=== Section Start ===

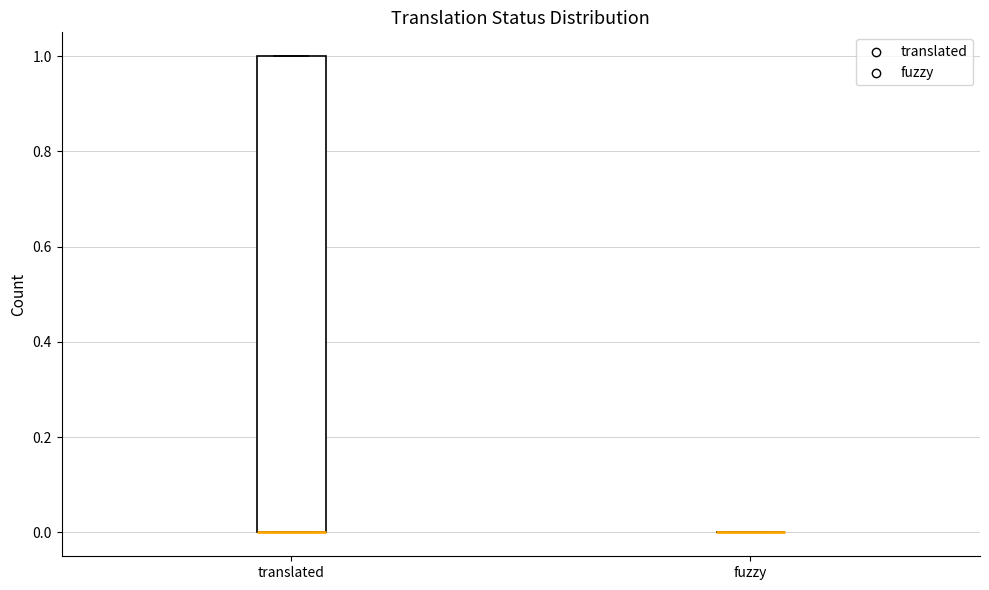

Where is the upper edge of the box for translated on the y-axis? The values are not printed on the chart, so give them approximately, as read against the axis.

1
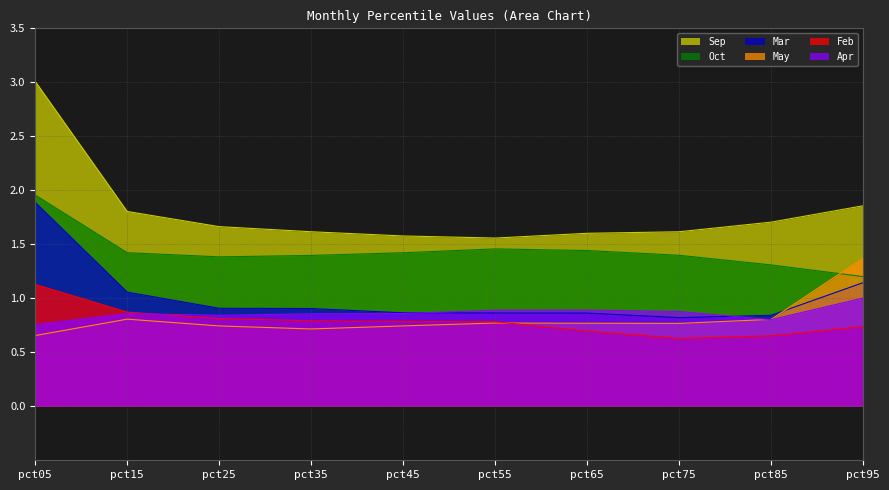

What is the greatest value displayed?

3.0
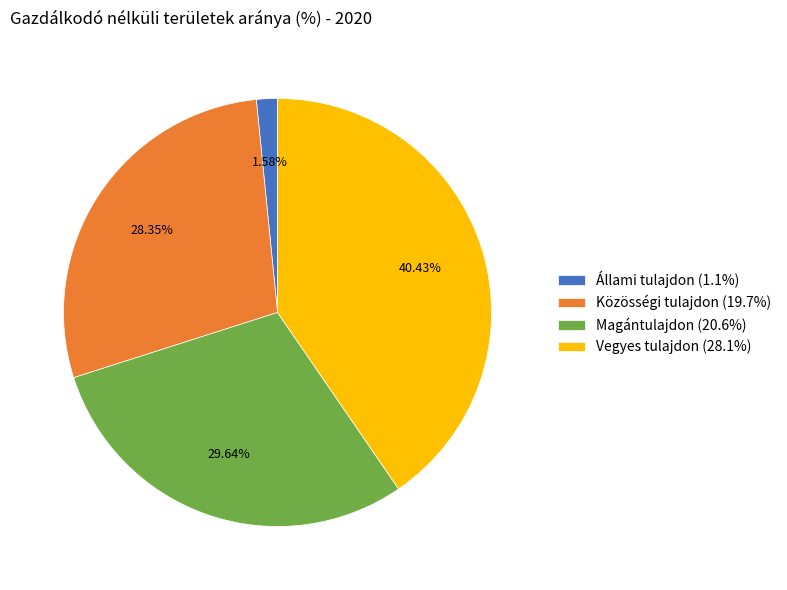

What is the smallest slice in the pie chart?

Állami tulajdon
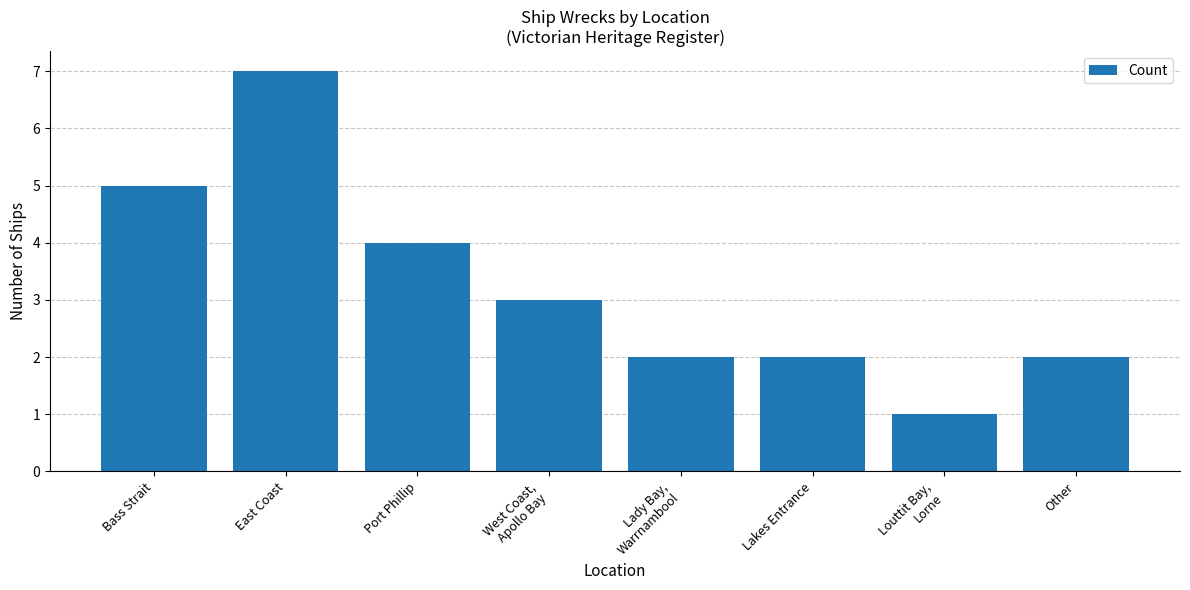

The value at Other is 3. True or false?

False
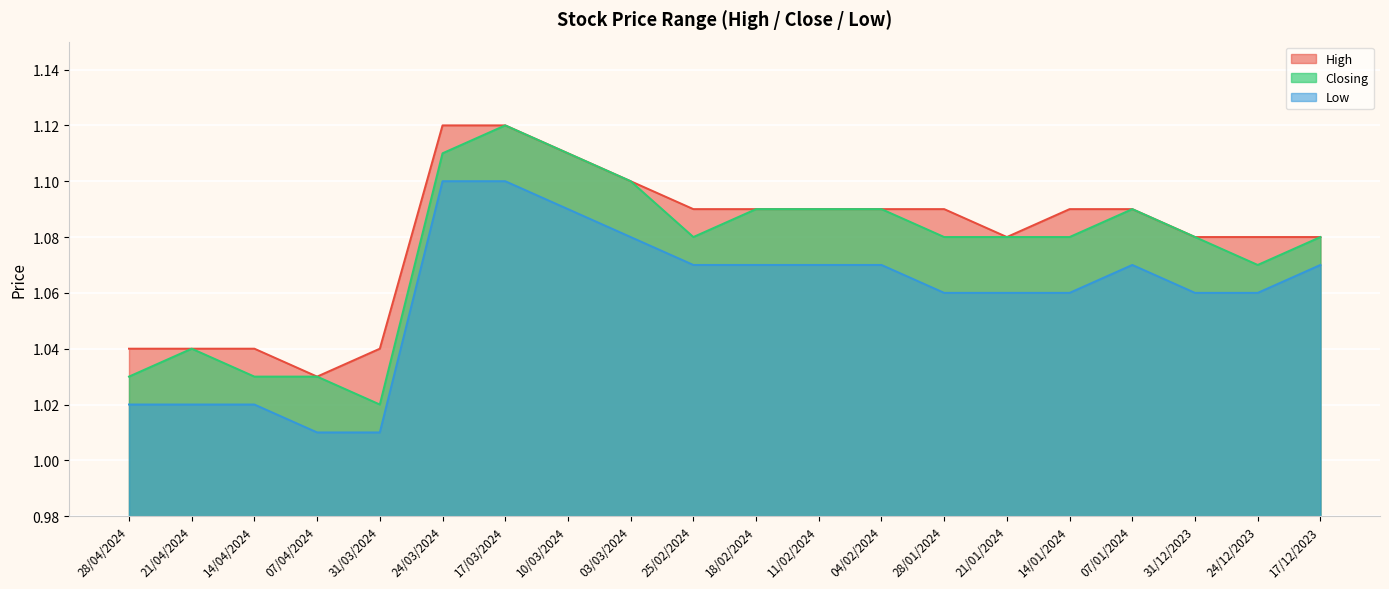

How many High values are between 1 and 2?

20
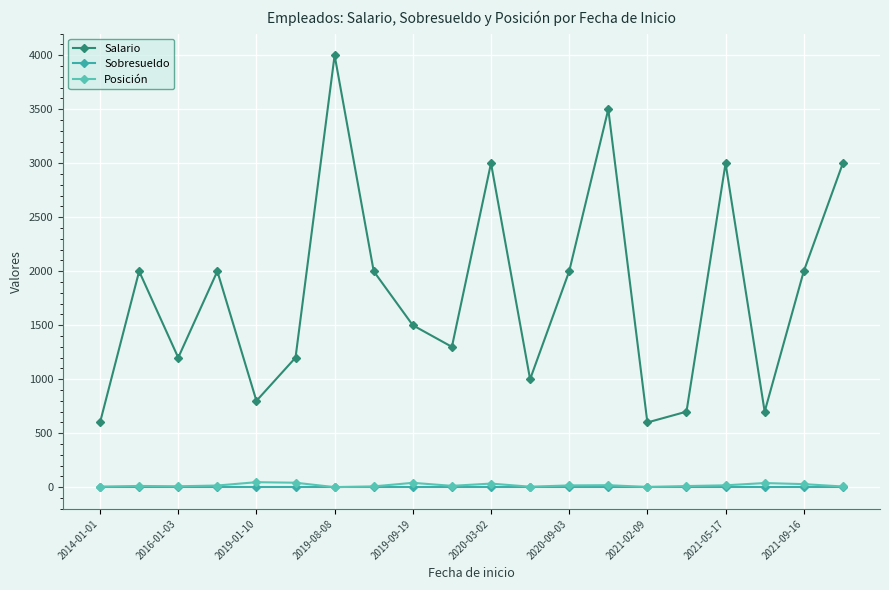

How many distinct data groups are displayed?

3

=== Section End ===

### [Brief]
Convert the lines above into a JSON list of strings, one string per line, skipping blank lines and leaving out the pictures.

### [Task output]
[
  "Where is the upper edge of the box for translated on the y-axis? The values are not printed on the chart, so give them approximately, as read against the axis.",
  "1",
  "What is the greatest value displayed?",
  "3.0",
  "What is the smallest slice in the pie chart?",
  "Állami tulajdon",
  "The value at Other is 3. True or false?",
  "False",
  "How many High values are between 1 and 2?",
  "20",
  "How many distinct data groups are displayed?",
  "3"
]